Pepper Money has reduced buy-to-let rates by 0.50% across its 70%, 75% and 80% LTV tiers, with its lowest five-year fixed now priced at 3.94%.
The specialist lender has applied the reductions across its Pepper 48 and Pepper 36 ranges, including houses in multiple occupation, in a move aimed at landlords preparing for a fresh cycle of refinancing.
The lowest rate now available is 3.94% on the Pepper 48 Light five-year fixed at 70% LTV. Across the core five-year fixed tiers, Pepper 48 Light is now priced from 4.09% at 75% LTV and 4.84% at 80% LTV.
Pepper 36 Light five-year fixed rates start from 4.14% at 70% LTV, 4.29% at 75% LTV and 4.99% at 80% LTV.
The same 0.50% reductions have been applied to HMO products within both Pepper 48 Light and Pepper 36 Light at 70% and 75% LTV. Five-year fixed HMO rates now start from 4.14% at 70% LTV under Pepper 48 Light and 4.34% at 70% LTV under Pepper 36 Light.
REMORTGAGE FOCUS
The lender said the changes come ahead of what is expected to be a significant year for buy-to-let refinancing. The Intermediary Mortgage Lenders Association has forecast that buy-to-let remortgage lending will exceed £26.5 billion this year, following strong growth in 2025.
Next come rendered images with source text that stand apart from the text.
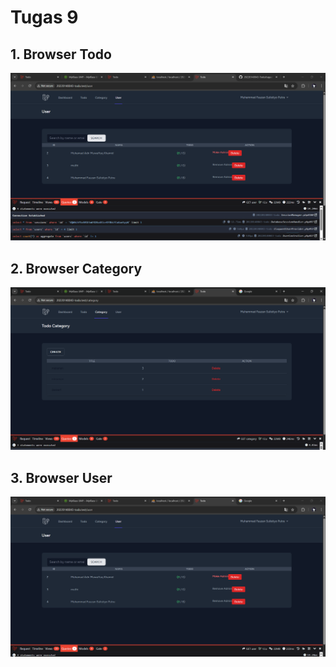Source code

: # Tugas 9

## 1. Browser Todo
![Alt text](screenshot/tugas9/todobrowser.png)

## 2. Browser Category
![Alt text](screenshot/tugas9/categoryquerry.png)

## 3. Browser User
![Alt text](screenshot/tugas9/userquery.png)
Pepper Money’s range continues to be structured around remortgage activity. All single dwelling buy-to-let remortgages include £350 cashback, while selected products offer free valuations for properties up to £500,000.
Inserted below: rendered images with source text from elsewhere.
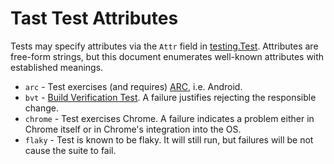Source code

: # Tast Test Attributes

Tests may specify attributes via the `Attr` field in [testing.Test]. Attributes
are free-form strings, but this document enumerates well-known attributes with
established meanings.

*   `arc` - Test exercises (and requires) [ARC], i.e. Android.
*   `bvt` - [Build Verification Test]. A failure justifies rejecting the
    responsible change.
*   `chrome` - Test exercises Chrome. A failure indicates a problem either in
    Chrome itself or in Chrome's integration into the OS.
*   `flaky` - Test is known to be flaky. It will still run, but failures will be
    not cause the suite to fail.

[testing.Test]: https://godoc.org/chromium.googlesource.com/chromiumos/platform/tast.git/src/chromiumos/tast/common/testing#Test
[ARC]: https://developer.android.com/topic/arc/index.html
[Build Verification Test]: https://en.wikipedia.org/wiki/Smoke_testing_(software)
Paul Adams, sales director at Pepper Money, said: “We’re seeing continued momentum in the remortgage space, and landlords are actively reviewing their funding as fixed rates mature.
“By reducing rates by 0.50% across our 70%, 75% and 80% LTV tiers, including HMOs, we’re strengthening our buy-to-let proposition at a crucial time for brokers and local landlords who are a crucial part of the rental market.
“Competitive pricing is only part of the picture. When combined with cashback on remortgages, free valuations on qualifying properties and our flexible underwriting approach, we’re giving advisers the confidence to support a wide range of landlord scenarios.”